Погостив до просухи, мы отправились в Севастополь, куда благополучно доехали.

<Далее автор описывает свою службу на Чёрном море, а также сухопутные военные действия 1812-1814гг. против Наполеона. Есть такой отрывок, относящийся ко времени, когда автор жил в Севастополе:>

Матушка пожаловала нам слугу Павла, человека уже пожилого; он был необычайно ленив. Я его спросил однажды: Павел, что ты не вычистил мои сапоги? "Всё равно замараете, как пойдёте", хладнокровно отвечал Павел.

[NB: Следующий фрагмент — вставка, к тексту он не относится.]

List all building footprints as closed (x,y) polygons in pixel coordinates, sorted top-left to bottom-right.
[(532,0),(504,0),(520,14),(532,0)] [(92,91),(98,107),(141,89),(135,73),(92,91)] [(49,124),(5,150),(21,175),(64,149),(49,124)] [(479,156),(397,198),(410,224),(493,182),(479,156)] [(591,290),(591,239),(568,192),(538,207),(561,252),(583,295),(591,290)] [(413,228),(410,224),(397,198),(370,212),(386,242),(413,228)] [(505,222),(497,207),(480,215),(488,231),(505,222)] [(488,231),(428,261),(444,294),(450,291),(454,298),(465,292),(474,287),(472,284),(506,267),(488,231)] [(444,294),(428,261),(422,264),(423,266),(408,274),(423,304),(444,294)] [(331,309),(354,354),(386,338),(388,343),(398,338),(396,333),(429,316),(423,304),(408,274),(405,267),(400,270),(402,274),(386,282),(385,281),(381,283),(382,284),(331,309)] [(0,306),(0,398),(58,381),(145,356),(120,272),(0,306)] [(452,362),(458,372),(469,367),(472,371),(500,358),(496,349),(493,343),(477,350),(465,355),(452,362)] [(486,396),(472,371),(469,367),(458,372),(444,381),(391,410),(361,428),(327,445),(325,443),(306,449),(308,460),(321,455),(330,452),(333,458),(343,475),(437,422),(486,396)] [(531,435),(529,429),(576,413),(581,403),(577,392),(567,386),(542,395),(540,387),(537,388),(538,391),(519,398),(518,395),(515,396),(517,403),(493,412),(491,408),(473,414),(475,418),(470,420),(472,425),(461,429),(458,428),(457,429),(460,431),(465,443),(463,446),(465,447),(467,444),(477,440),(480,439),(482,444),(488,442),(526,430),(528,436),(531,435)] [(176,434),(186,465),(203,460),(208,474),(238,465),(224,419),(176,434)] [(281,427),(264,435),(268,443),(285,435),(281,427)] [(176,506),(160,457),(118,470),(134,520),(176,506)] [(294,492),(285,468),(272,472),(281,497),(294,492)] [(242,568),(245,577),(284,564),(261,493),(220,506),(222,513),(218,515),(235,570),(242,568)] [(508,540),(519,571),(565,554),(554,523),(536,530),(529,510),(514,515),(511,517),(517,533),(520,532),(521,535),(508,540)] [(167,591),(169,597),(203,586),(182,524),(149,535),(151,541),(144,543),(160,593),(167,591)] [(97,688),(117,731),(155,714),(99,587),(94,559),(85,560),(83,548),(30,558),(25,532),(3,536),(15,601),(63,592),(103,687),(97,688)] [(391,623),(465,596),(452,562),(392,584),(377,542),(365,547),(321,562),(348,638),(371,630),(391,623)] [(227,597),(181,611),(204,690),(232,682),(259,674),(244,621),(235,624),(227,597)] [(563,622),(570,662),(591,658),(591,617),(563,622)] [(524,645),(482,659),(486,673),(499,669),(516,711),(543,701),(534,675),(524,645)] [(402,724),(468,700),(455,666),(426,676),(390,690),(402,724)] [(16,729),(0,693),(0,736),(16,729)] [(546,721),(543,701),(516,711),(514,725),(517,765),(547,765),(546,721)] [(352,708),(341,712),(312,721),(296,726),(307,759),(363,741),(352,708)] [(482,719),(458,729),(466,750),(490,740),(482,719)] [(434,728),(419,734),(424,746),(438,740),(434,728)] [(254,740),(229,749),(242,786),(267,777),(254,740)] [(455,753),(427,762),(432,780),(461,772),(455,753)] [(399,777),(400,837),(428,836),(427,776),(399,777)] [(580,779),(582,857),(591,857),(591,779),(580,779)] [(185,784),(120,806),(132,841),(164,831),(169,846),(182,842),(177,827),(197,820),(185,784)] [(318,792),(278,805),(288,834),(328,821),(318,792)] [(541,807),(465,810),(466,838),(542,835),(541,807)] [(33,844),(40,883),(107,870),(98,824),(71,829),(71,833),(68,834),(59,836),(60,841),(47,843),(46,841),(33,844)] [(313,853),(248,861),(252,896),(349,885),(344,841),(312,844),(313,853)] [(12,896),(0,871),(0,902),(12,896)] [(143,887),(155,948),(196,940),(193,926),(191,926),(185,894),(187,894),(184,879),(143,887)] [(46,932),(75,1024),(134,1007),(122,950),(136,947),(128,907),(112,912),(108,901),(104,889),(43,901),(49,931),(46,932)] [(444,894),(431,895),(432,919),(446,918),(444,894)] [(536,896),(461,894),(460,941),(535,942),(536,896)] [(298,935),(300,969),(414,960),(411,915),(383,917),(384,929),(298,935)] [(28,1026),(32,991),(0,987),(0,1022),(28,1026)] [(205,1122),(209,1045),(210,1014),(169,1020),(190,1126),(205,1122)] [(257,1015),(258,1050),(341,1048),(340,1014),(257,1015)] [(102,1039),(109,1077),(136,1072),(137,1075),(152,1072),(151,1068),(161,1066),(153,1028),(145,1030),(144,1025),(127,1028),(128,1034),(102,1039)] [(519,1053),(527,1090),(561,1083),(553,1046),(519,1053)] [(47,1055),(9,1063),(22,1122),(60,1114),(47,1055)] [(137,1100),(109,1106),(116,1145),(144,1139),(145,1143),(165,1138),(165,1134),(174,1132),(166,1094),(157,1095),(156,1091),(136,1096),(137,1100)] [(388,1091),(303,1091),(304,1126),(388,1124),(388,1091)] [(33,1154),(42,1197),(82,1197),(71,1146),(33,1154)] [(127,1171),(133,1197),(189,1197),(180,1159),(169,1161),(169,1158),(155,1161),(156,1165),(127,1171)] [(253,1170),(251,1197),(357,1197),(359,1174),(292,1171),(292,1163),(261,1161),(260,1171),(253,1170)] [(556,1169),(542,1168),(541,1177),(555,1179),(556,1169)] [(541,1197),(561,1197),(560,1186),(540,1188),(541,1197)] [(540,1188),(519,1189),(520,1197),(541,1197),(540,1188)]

Как нам и самим нечего было есть [по причине малого довольствия - AVbaz], то мы отпустили Павла в работники в огромный сад близ Севатополя, на речке Каче. Это скорее лес, но лес Крымский, где дико растёт то, что в средней России с трудом воспитывается в оранжерее. Павла мы скоро отпустили совсем домой, как человека нам ненужного.

***
Слуга Павел - крепостной дворовой человек Павел Григорьев (1775-1844) сц. Астахово Серафимы Алексеевны Броневской [по материалам РС-1811, ГАТО, ф.394, оп.1, д3, л.194об.], впоследствии дворовой человек (РС-1834) и крестьянин (РС-1850) Алексея Богдановича Броневского. Потомки носили фамилию Соколов.